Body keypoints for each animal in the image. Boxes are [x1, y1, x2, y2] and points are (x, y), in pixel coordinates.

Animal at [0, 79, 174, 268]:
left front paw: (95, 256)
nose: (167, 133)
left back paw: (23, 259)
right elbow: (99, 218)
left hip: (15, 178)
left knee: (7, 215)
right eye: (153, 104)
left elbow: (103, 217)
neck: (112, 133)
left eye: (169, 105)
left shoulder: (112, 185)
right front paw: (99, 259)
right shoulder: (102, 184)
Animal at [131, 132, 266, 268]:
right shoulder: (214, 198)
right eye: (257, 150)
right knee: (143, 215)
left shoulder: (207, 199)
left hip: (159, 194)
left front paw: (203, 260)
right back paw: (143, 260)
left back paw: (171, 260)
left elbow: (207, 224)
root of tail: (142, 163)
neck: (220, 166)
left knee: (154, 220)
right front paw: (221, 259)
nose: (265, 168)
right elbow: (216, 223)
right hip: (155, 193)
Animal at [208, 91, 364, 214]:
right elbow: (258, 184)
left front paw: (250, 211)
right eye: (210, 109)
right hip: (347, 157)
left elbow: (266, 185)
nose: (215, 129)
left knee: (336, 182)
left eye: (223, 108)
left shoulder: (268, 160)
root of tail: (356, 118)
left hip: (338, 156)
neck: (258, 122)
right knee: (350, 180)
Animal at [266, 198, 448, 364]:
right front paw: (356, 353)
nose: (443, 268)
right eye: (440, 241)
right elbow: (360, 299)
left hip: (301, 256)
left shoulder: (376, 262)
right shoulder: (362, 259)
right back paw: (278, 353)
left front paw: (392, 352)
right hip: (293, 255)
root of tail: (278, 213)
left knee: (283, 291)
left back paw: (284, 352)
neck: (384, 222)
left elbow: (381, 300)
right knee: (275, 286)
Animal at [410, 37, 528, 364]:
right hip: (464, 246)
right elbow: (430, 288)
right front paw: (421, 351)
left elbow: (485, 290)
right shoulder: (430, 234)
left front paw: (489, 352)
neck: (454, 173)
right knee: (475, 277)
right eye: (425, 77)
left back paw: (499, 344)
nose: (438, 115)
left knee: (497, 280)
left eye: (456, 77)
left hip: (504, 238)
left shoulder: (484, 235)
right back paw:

Exercise details: Would you print exactly and only the lines of the material above that run from the line with "left elbow: (103, 217)" through the line with "root of tail: (356, 118)", both included?

Exercise output:
left elbow: (103, 217)
neck: (112, 133)
left eye: (169, 105)
left shoulder: (112, 185)
right front paw: (99, 259)
right shoulder: (102, 184)
Animal at [131, 132, 266, 268]:
right shoulder: (214, 198)
right eye: (257, 150)
right knee: (143, 215)
left shoulder: (207, 199)
left hip: (159, 194)
left front paw: (203, 260)
right back paw: (143, 260)
left back paw: (171, 260)
left elbow: (207, 224)
root of tail: (142, 163)
neck: (220, 166)
left knee: (154, 220)
right front paw: (221, 259)
nose: (265, 168)
right elbow: (216, 223)
right hip: (155, 193)
Animal at [208, 91, 364, 214]:
right elbow: (258, 184)
left front paw: (250, 211)
right eye: (210, 109)
right hip: (347, 157)
left elbow: (266, 185)
nose: (215, 129)
left knee: (336, 182)
left eye: (223, 108)
left shoulder: (268, 160)
root of tail: (356, 118)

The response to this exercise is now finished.